Over a third of Steam gamers use BitTorrent

Valve may have effectively minimised piracy of its own back catalogue via Steam, but over a third of the download store's users have a BitTorrent client installed too.

The figures come from the first collation of results from the Steam Software Survey, which Valve launched last month. According to the figures, 29.4 per cent of the gamers surveyed had the light-weight µTorrent client installed, but other torrent clients also show up on the list. Among these are Vuze with 4.37 per cent, BitComet with 2.44 per cent and the regular BitTorrent client with 5.28 per cent.

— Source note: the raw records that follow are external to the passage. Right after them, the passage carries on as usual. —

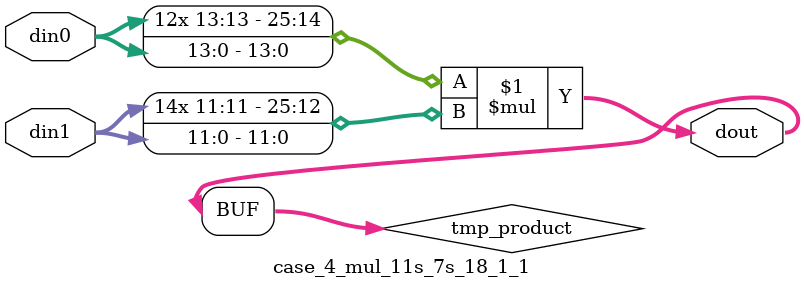
<source format=v>

`timescale 1 ns / 1 ps

 (* use_dsp = "no" *)  module case_4_mul_11s_7s_18_1_1(din0, din1, dout);
parameter ID = 1;
parameter NUM_STAGE = 0;
parameter din0_WIDTH = 14;
parameter din1_WIDTH = 12;
parameter dout_WIDTH = 26;

input [din0_WIDTH - 1 : 0] din0; 
input [din1_WIDTH - 1 : 0] din1; 
output [dout_WIDTH - 1 : 0] dout;

wire signed [dout_WIDTH - 1 : 0] tmp_product;



























assign tmp_product = $signed(din0) * $signed(din1);








assign dout = tmp_product;





















endmodule

</source>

Of course, Steam users could be legitimately using their torrent clients to share their own files, but we'd be very surprised if there wasn't a fair amount of game piracy going on as well.

It's also worth noting that some people could have several torrent clients installed on the same machine, meaning you can't just add up the figures. However, it's a safely conservative estimate that over a third of the Steam users surveyed are using BitTorrent in some form.

As a point of comparison, this makes BitTorrent more popular than the in-game chat app Team Speak, which could be found on 18 per cent of the PCs surveyed. Perhaps more interestingly though, BitTorrent appears to be even more popular than Internet Explorer.

Microsoft's ubiquitous browser was apparently only installed on 19.82 per cent of machines, which strikes us as a little odd, seeing as it comes with most previous versions of Windows as standard. We'd be interested to see how Steam detects Internet Explorer, because it may just be picking up versions of the browser installed independently from the one supplied with the OS.

Meanwhile, Firefox proved to be the most popular browser, sitting on 63.05 per cent of machines, while Google's Chrome browser could only be found on 11.56 per cent of them. The most popular piece of software overall (not counting Windows) was Adobe's Flash Player, which was installed on 96.79 per cent of the PCs surveyed.

Of course, the other factor to consider here is that not every Steam user is currently being surveyed. The software survey is only found in the Beta Steam client at the moment, and users have the choice to opt out if they want. Either way, Steam clearly has a lot of results suggesting file-sharing is rife among its users.